1 September 2020
Scottish Left Review (Issue 119 p.8)

Ellie Harrison makes the case for getting Glasgow to go green and free in its transport system

September 2020 sees Get Glasgow Moving joining forces with unions, the youth climate movement and community campaigns to launch the ‘Free Our City’ coalition in Glasgow. Inspired by hundreds of forward-thinking cities across the world – from Kansas to Calais – we’re demanding that our politicians deliver a world-class, fully-integrated and accessible public transport network that’s free at the point of use. This radical policy is now urgent and necessary to ensure our city makes a just and green recovery from the pandemic – a recovery which addresses the climate emergency and tackles gross inequalities in our society.

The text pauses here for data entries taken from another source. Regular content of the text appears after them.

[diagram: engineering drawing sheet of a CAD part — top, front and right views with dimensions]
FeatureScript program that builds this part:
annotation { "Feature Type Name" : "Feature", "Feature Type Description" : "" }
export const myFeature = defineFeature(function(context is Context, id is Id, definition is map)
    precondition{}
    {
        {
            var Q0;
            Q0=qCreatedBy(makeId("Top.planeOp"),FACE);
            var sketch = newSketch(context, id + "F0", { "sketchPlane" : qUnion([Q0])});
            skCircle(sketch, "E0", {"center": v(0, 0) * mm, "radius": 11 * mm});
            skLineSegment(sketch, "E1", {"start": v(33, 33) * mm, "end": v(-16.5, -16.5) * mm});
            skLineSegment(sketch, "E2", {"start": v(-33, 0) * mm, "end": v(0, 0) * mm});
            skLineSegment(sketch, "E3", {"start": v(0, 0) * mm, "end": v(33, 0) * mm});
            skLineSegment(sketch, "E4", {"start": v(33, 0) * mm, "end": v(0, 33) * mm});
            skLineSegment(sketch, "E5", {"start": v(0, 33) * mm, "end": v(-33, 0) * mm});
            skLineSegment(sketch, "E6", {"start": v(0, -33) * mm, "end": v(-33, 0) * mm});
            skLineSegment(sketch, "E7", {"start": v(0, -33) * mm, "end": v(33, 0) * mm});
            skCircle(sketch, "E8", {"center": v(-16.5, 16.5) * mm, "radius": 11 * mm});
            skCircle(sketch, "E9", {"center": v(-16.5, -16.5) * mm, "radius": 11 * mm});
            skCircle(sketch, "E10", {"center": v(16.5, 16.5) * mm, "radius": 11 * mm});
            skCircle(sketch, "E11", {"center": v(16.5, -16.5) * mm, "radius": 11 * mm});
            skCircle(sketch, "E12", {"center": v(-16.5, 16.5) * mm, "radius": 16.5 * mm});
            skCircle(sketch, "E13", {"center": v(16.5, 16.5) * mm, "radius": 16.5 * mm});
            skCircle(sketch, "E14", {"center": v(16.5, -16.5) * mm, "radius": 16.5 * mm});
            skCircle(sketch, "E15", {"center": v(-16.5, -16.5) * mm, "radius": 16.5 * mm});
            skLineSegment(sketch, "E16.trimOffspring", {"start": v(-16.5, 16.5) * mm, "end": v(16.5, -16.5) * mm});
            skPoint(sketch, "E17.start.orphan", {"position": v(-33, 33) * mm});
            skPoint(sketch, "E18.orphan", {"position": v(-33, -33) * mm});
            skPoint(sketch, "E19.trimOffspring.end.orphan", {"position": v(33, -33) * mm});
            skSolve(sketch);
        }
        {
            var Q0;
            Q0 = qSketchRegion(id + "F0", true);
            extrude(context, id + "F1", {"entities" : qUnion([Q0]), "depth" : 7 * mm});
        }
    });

Free public transport benefits everyone, but especially those living on low incomes, young people, women and black and ethnic minorities – who all rely on public transport more. In Glasgow, with such low car-ownership (49% of households), free public transport would reduce social isolation and lift people out of poverty. Last year, Glasgow City Council declared a ‘climate emergency’ and agreed the target of reducing the city’s emissions to net-zero by 2030. One of their Climate Emergency Working Group’s Recommendations was to undertake a ‘formal assessment of the potential for making the transition to a public transport system that is free to use’.

The Free Our City coalition has been founded to ensure this ‘assessment’ becomes action to make this policy a reality sooner rather than later. Reliance on private cars is the main cause of carbon emissions and toxic air pollution in our city. In order to meet the 2030 target, car mileage will have to be cut by as much as 60% over a decade. We need to provide universal and comprehensive public transport so that everyone can fully-participate in the social and economic life of our city without need or aspiration to own a car.

Free public transport also has economic benefits far outweighing the cost of running it – returning £1.70 to the economy for every £1 spent, and it can pay for itself in increased tax receipts. But it is only practical and cost-effective to deliver with full public control of the whole public transport network – trains, Subway and buses. Glasgow’s Subway is currently the only part publicly-owned and controlled (by SPT), which is why fares are so much cheaper than the buses (a Subway single is just £1.55 compared to £2.50 on First Glasgow). But the tide is turning. Transport Secretary Michael Matheson announced in December 2019 that he would end Abellio’s contract to run ScotRail (the company owned by the Dutch government) three years early, in 2022, and we’re campaigning for a public sector operator to take over of trains. And we now have new powers available in the Transport (Scotland) Act 2019 to re-regulate our bus network (under ‘franchising’) and set up a publicly-owned bus company for Greater Glasgow to take over routes and reconnect the communities left stranded as a result of cuts by private bus companies.

The coronavirus crisis has proved public transport is an essential public service to get key-workers to their jobs. It has also laid bare the absurdities of running our public transport on a for-profit basis. The need to maximise profits from fares is not compatible with current social distancing guidance. In the present privatised system, when we needed to reduce services during government lockdown, they ended up costing us more to run! The Scottish Government has already bailed-out failing private bus companies by more than £300m. This should be an opportunity to buy back our buses, so that they can be run in the public good for the long term.

There are many ways to improve the safety of our public transport. Public control is central to them all. If we own and run our own buses and trains, then we control the safety for staff and passengers. We can improve pay, conditions and training for staff. And, we can deliver far more frequent and reliable services for passengers to reduce overcrowding, and better plan the routes to speed-up journey times and minimise the need for interchange. We can upgrade the fleet to zero-emissions electric buses and make them more spacious, with air-conditioning and multiple entrances and exits.

We need to use this crisis as an opportunity to build back a far better public transport network, which actually serves our needs and helps us meet the many challenges of the decade ahead. Once the pandemic has passed, we will be faced with a massive economic crisis and a climate emergency that is not going away. Building a world-class, fully-integrated and accessible public transport network – free at the point of use – will provide the thousands of high quality, ready-to-go green jobs that we’ll urgently need for our city to make a just and green recovery.